Return all lines in the material below that contain "subtitle".
• • • •
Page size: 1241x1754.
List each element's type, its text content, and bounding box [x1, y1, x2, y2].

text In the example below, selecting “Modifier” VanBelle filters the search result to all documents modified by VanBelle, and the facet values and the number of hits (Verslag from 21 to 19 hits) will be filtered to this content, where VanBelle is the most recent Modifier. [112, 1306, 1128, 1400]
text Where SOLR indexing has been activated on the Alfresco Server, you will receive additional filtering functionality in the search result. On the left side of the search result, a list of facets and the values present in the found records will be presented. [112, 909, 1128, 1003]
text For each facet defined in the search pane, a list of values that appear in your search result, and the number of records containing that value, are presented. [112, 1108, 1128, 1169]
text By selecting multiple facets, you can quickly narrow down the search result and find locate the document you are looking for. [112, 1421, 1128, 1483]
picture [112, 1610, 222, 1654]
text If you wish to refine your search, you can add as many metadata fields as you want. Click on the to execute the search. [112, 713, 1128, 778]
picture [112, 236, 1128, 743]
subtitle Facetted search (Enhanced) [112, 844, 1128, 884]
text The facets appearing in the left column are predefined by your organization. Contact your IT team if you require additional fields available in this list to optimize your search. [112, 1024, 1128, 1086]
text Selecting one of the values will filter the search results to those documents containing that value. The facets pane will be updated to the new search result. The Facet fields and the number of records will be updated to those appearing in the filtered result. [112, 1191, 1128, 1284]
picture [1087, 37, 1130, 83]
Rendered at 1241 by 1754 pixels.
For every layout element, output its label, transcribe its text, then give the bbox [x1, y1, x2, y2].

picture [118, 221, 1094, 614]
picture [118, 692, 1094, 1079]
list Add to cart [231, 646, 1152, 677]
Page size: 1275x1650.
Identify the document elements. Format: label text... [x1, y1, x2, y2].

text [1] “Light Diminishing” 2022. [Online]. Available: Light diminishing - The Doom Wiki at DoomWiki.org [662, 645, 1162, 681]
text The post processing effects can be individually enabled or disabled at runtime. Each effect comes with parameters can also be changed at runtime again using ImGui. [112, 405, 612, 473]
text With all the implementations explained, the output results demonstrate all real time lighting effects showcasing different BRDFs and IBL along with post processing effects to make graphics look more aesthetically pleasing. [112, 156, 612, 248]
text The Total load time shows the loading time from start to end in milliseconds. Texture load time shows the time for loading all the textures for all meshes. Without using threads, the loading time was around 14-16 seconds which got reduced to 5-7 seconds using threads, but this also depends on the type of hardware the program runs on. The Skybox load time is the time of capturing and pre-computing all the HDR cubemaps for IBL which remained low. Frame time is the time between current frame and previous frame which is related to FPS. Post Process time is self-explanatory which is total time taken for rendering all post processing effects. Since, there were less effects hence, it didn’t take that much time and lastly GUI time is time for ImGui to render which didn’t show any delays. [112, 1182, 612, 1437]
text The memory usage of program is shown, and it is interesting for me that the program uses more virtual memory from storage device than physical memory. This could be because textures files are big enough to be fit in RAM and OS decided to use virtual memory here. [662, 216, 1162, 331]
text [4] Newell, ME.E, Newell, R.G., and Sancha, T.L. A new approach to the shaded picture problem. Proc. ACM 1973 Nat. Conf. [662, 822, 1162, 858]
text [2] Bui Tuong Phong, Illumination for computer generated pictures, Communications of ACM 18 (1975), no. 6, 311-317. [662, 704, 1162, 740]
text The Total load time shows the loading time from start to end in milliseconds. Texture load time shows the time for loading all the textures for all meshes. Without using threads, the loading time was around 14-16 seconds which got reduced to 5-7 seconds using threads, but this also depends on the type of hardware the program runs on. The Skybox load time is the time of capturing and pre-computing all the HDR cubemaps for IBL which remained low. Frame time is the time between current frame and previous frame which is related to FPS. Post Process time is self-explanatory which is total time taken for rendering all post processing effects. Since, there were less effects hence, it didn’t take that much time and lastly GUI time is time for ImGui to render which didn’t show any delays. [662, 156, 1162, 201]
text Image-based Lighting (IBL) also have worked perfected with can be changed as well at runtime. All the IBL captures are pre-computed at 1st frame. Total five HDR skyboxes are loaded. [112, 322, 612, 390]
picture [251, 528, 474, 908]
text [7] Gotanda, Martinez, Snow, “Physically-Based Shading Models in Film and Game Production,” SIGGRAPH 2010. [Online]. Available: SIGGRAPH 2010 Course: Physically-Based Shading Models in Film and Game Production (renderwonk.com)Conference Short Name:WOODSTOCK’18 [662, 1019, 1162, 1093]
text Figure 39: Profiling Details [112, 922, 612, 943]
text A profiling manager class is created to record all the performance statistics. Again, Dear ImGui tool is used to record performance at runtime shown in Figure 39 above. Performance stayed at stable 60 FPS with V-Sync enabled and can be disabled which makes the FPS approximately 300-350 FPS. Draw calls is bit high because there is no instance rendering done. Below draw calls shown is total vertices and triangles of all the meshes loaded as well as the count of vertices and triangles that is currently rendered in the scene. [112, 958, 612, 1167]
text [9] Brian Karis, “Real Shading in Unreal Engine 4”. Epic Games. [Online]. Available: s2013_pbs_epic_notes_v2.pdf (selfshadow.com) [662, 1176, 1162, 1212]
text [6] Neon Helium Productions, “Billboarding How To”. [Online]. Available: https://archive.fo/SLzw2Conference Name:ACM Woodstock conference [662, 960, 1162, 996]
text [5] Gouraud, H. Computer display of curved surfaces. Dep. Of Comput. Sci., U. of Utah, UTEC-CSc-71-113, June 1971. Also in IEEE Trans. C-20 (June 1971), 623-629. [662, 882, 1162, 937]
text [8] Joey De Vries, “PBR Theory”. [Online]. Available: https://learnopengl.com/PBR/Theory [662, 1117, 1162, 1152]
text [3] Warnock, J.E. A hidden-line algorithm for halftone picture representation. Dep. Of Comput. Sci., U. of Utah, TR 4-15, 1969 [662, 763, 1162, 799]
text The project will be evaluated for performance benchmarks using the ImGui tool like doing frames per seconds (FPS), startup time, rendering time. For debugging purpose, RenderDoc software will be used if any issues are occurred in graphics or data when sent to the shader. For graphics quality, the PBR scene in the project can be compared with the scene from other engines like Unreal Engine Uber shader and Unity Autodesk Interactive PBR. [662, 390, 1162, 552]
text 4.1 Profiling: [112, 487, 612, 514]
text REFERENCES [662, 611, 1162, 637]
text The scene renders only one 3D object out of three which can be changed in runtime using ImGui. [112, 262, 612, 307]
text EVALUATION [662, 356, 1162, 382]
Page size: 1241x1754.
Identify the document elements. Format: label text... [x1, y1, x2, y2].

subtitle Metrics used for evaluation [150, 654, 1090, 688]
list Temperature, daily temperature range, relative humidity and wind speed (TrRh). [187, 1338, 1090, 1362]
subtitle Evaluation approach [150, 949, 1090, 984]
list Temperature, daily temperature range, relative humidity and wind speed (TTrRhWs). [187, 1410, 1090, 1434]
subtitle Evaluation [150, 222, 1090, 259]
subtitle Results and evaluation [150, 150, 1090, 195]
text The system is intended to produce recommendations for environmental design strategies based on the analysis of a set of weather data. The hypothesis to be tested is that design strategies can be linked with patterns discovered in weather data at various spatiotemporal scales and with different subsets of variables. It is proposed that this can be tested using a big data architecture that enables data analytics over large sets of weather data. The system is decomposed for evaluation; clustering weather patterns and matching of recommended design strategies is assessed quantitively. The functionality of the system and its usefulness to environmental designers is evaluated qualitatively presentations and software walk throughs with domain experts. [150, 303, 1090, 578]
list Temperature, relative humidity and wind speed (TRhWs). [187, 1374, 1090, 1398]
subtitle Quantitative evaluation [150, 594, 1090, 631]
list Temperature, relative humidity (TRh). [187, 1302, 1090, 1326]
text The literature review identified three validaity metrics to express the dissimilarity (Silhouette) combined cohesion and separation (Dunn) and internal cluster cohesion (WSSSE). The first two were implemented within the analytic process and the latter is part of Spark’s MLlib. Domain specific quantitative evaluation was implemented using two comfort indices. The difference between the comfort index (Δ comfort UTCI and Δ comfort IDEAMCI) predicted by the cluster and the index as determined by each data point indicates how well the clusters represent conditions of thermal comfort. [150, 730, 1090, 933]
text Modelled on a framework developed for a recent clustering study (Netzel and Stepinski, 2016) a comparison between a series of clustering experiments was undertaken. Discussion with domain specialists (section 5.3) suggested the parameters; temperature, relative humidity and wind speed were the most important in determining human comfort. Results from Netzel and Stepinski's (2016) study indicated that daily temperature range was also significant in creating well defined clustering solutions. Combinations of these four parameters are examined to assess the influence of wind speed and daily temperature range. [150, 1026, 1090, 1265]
• • • •
* _Answer space_:
subtitle Facetted search (Enhanced) [112, 844, 1128, 884]
subtitle Metrics used for evaluation [150, 654, 1090, 688]
subtitle Evaluation approach [150, 949, 1090, 984]
subtitle Evaluation [150, 222, 1090, 259]
subtitle Results and evaluation [150, 150, 1090, 195]
subtitle Quantitative evaluation [150, 594, 1090, 631]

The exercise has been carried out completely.